If you walk into any classroom before an exam, you’ll hear the same phrase echoing through conversations: “I didn’t study.” The student who says this probably spent the night before huddling over their study guide, desperately trying to memorize anything they can as the pile of energy drinks grows in the bin. So why the lie?
This behavior connects to Carol Dweck’s research on mindset. In places that prize innate intelligence over effort, students learn that struggling or studying too hard signals you’re not naturally smart. If one does well, it must look effortless. If they don’t, there has to be some sort of excuse.
Psychologists have identified something called “pluralistic ignorance” where individuals privately feel one way but believe others feel different, leading everyone to conform to what they perceive as the norm. One student lies about not studying, then another follows suit until the entire class has established a false consensus that nobody prepares, even though many secretly did.
In an era where appearing effortless is valued over demonstrating genuine effort, students have learned to hide their work. The overnight cram session becomes rebranded as “I”ll just wing it.”
The costs of this concealment appear when students constantly underreport their efforts, those who actually need help become less likely to look for it, assuming everyone else is succeeding without even trying. Meanwhile, the students perpetuating the myth carry their own burden: the exhausting performance of pretending not to try or care.
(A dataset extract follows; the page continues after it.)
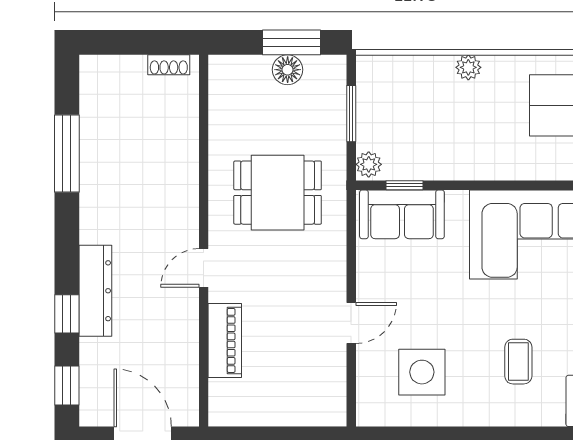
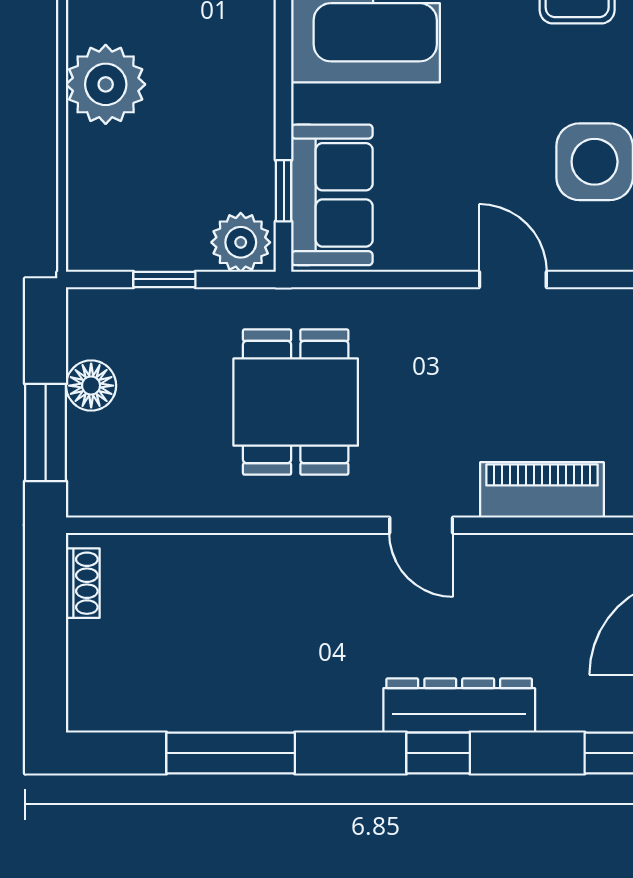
window: (292, 42) -> (46, 432), moved
plant: (468, 67) -> (106, 84), width x1.87, depth x1.87
window: (351, 114) -> (164, 279), width x0.67
plant: (369, 164) -> (241, 242), width x1.38, depth x1.38
window: (67, 314) -> (438, 753), moved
In fields like athletics, we celebrate training alongside the victory. In music, we acknowledge that skills requires practice. Yet in academics, we still hang out to the idea of natural geniuses, as if Einstein didn’t spend years working through calculations or Shakespeare didn’t revise his drafts.
As long as this mindset goes on, students will keep lying. And who can blame them? In a system that judges you on both your performance and the appearance of ease, sometimes the smartest strategy is to hedge your bets and claim you never opened the book.